At the same time, the state does not seem concerned with, nor tries to regulate, the importation to Greece of about 200,000 dogs each year from countries with a very poor record in breeding such as Hungary and the hideous trading by the pet shops that distribute them.

I also agree with Mr Tsigonias when he says that in the past, when people suffered, their animal suffered. However, people do not suffer from such poverty these days on Paros and there is no excuse nowadays for keeping a dog on a chain for life, allowing overpopulated communities of cats to survive with diseases, immobilizing cattle, goats and sheep by tying them up and leaving them without any shade, and abandoning and poisoning dogs or cats and their litters.

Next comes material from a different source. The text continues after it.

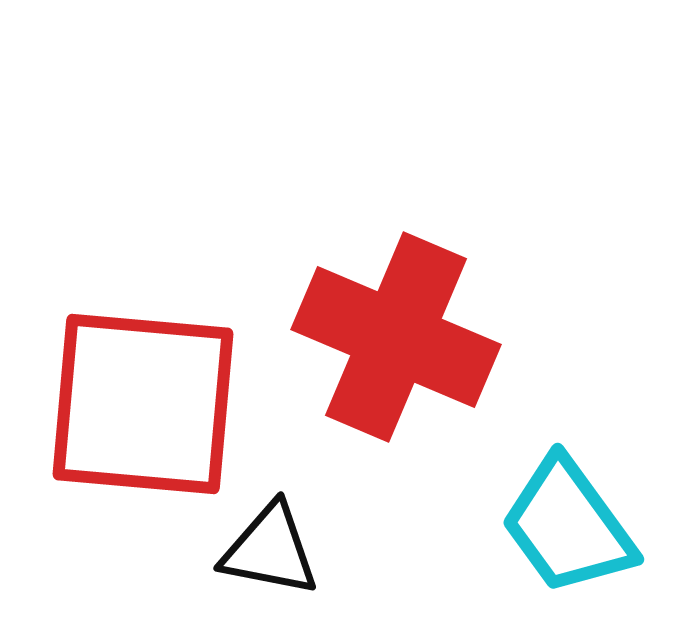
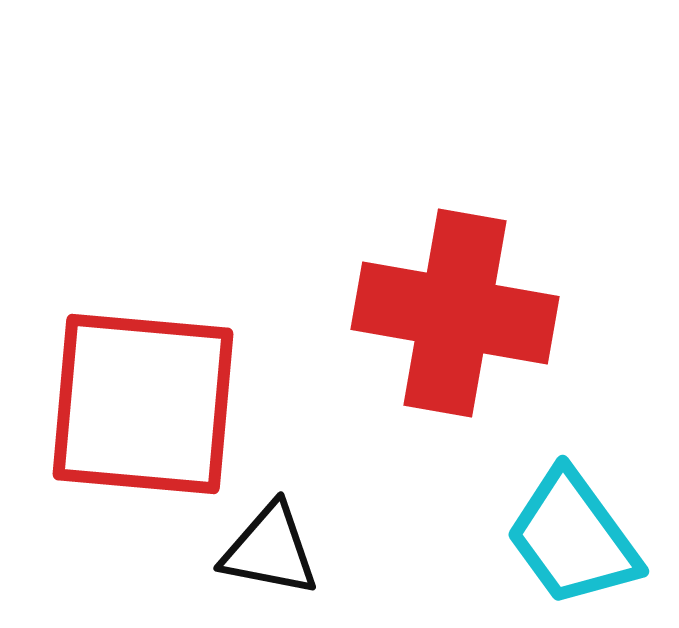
red cross: moved 59 px right, 24 px up; rotated 13 degrees counterclockwise
cyan trapezoid: moved 5 px right, 12 px down
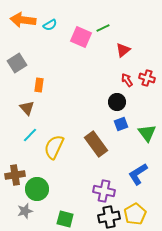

As a result of these practices, Greece experiences a serious problem with its image – all the more so in cosmopolitan places such as Paros – where it degrades the quality of life, spoils the holidays of many (who vow never to return), and projects the worst possible example of local and Greek civilization.

Everyone knows that to solve a problem it’s necessary to acknowledge it first. That has to be the starting point for the local authorities - the veterinary services, the municipalities and all other relevant parties – to acknowledge the necessity of animal welfare related services.

Until that happens, non-profit organizations such as PAWS remain virtually unaided in their task. The agro-veterinary officials are probably the most influential persons vis-à-vis the farmers and other animal owners and we absolutely need them to join forces with the municipalities and the animal welfare societies to help in the education of animal owners. Just as Mr Tsigonias suggests, we all need to begin to work together to address the terrible deficit in animal welfare which afflicts the whole country. Our combined efforts really could resolve the situation in just a few years.